Hemp production, though legal, is regulated in ways that an alfalfa farmer, for example, might find burdensome. First, you need to have a license to grow and harvest hemp. Farmers apply to the NMDA for the license and can expect to pay at a minimum of $800 for an “annual production” license fee and $6.00 per acre. In addition to the fees, licensees are required to have their hemp crop tested to ensure that THC levels stay at or below 0.3%. According to the Rules, licensees are financially responsible for costs associated with delivery and testing of samples. If the samples test above 0.3%, and the NMDA determines that the crop needs to be destroyed, the cost of destruction is borne by the licensee. In addition to these costs, farmers who are interested in entering the market need to do their research in order to make a number of important decisions, for one, whether to start crops from seed or clones.
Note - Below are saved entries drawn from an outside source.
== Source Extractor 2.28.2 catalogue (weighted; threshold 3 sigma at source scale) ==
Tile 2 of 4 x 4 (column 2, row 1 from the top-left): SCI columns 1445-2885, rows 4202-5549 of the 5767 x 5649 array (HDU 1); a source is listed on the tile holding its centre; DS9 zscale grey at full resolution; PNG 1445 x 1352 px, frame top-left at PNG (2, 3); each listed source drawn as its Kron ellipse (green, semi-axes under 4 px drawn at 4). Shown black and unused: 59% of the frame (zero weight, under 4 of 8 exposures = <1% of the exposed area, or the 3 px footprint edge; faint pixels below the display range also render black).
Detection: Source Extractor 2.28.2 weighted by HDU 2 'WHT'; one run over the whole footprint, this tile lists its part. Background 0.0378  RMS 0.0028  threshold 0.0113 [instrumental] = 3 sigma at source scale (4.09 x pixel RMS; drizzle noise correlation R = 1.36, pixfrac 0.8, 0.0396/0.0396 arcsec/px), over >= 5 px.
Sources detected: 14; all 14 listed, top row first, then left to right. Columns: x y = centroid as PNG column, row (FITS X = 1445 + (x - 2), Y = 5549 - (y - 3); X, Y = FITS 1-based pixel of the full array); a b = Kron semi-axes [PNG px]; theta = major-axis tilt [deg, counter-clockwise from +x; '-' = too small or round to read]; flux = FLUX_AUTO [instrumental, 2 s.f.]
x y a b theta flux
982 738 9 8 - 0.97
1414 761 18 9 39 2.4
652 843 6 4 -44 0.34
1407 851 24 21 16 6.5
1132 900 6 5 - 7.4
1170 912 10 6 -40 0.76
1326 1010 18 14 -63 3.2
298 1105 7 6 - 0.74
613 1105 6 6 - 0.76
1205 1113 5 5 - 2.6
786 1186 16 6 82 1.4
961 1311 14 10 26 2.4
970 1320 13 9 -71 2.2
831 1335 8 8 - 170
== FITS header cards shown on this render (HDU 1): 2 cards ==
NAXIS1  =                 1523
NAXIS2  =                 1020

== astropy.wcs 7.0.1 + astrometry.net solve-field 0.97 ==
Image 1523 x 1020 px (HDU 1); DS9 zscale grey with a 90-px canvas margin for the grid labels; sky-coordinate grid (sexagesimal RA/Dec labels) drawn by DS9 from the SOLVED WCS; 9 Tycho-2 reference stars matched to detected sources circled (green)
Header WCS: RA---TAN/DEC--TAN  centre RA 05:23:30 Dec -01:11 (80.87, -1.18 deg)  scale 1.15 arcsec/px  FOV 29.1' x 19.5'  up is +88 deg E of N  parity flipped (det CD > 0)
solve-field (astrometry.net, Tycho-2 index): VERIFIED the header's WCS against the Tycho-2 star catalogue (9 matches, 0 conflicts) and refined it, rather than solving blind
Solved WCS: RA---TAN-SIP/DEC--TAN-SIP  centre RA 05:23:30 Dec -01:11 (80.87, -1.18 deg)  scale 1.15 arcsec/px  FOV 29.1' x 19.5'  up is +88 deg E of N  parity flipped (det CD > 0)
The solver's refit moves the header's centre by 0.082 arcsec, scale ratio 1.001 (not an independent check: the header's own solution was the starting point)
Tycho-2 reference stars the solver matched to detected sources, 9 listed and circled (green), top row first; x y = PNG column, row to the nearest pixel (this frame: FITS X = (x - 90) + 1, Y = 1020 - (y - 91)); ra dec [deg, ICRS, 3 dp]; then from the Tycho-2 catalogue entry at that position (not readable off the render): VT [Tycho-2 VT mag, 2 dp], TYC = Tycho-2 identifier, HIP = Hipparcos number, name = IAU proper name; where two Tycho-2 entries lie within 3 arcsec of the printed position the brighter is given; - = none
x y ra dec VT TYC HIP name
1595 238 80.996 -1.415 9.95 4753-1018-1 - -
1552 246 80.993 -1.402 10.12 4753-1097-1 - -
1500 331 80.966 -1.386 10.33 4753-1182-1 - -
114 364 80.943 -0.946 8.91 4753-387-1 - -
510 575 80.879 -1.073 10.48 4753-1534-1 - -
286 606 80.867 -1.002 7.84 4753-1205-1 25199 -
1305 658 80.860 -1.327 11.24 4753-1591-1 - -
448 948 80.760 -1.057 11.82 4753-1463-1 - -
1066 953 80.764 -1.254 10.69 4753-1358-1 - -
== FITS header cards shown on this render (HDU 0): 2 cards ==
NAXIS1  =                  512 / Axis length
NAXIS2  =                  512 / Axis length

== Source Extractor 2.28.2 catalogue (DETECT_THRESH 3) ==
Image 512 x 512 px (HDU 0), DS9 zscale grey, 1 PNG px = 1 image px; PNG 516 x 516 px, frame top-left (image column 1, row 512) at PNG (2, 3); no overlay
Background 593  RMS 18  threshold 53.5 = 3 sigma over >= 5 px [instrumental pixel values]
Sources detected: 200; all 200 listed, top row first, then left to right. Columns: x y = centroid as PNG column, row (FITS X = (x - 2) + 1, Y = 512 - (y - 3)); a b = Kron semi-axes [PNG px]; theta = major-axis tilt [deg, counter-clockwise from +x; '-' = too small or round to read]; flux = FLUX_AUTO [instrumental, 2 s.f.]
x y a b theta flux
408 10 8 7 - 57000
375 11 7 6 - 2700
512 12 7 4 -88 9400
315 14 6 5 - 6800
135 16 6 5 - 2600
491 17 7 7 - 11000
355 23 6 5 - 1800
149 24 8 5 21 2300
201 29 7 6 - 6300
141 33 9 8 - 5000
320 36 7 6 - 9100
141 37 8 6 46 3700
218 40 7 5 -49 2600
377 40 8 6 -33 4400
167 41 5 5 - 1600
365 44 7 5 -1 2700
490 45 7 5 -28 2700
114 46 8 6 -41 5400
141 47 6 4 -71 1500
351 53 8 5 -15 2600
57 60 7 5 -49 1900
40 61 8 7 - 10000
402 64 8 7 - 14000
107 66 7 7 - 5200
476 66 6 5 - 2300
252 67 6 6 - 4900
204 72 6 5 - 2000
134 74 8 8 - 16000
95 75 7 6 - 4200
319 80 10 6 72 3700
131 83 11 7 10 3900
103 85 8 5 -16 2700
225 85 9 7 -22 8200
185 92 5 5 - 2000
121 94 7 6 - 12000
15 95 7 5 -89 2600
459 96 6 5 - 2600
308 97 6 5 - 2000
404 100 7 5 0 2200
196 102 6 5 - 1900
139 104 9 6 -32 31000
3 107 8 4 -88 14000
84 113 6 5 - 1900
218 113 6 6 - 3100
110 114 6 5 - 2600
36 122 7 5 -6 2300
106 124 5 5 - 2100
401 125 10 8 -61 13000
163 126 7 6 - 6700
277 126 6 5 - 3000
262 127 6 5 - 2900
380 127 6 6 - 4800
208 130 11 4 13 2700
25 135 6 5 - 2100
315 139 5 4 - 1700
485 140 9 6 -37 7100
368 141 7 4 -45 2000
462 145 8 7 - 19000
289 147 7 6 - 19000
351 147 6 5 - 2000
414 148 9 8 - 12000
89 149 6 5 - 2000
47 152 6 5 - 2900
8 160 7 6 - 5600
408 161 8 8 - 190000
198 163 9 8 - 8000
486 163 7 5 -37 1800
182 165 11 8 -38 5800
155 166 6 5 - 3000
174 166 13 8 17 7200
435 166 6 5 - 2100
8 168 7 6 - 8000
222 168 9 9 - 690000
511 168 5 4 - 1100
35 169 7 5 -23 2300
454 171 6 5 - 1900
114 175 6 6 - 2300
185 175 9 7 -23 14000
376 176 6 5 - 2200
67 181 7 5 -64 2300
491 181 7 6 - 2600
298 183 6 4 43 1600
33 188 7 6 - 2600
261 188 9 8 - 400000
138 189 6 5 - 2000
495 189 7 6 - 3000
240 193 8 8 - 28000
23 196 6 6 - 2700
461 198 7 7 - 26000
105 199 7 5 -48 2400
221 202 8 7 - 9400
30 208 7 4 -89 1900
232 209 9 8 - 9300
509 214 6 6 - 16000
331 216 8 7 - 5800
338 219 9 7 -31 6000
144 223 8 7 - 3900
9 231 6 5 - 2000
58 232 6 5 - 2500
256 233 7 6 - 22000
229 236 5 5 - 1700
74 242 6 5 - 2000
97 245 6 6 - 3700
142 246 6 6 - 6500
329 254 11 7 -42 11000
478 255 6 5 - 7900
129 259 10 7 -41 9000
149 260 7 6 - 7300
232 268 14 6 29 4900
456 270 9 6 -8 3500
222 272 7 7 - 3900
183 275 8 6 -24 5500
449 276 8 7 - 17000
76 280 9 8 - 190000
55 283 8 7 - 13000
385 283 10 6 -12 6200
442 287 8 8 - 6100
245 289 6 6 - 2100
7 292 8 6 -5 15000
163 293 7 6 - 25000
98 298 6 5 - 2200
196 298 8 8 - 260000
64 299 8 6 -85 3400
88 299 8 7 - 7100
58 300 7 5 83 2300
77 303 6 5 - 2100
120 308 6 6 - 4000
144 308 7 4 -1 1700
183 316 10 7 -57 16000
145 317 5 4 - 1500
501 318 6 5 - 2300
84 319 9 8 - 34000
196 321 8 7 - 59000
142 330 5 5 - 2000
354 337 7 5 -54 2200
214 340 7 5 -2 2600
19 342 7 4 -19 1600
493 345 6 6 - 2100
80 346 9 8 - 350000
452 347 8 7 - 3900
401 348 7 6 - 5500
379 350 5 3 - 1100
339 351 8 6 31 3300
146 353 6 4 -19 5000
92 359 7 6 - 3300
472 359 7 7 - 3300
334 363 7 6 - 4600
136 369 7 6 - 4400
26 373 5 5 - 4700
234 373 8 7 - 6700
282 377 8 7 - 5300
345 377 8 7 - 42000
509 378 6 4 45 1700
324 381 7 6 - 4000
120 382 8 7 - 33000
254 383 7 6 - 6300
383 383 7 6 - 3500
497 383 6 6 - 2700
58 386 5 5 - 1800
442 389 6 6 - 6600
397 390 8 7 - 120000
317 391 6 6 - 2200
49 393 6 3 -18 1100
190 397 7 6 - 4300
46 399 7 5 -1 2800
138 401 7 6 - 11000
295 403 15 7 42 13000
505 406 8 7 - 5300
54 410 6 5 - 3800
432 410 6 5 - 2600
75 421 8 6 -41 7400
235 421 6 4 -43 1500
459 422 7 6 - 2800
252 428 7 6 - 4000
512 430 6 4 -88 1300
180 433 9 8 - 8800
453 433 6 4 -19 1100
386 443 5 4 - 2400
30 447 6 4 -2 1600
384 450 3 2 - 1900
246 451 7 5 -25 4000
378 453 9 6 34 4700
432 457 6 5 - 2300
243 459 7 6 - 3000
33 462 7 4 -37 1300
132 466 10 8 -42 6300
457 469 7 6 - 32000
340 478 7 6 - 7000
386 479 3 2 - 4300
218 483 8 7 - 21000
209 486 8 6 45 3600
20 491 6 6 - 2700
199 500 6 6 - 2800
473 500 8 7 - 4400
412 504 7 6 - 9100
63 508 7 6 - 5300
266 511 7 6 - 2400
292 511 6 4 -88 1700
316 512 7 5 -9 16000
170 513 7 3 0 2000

The NMAA recently hosted a hemp workshop that attracted a diverse group of people: acequia farmers, hemp experts, and the Secretary of the NMDA. The bottom line is that people are excited about hemp. They see hemp production as not only a burgeoning industry in New Mexico, but as a way to protect dormant acequia water rights. If you’re interested in growing hemp, you’ll want to do your homework – a quick internet search will provide you with tons of information on the variety of hemp products, from fiber to CBD oils used for pain management, and on the profitability of the crop. But, of course, the devil is in the details, and if you’re serious about producing hemp, you’ll want to contact local experts.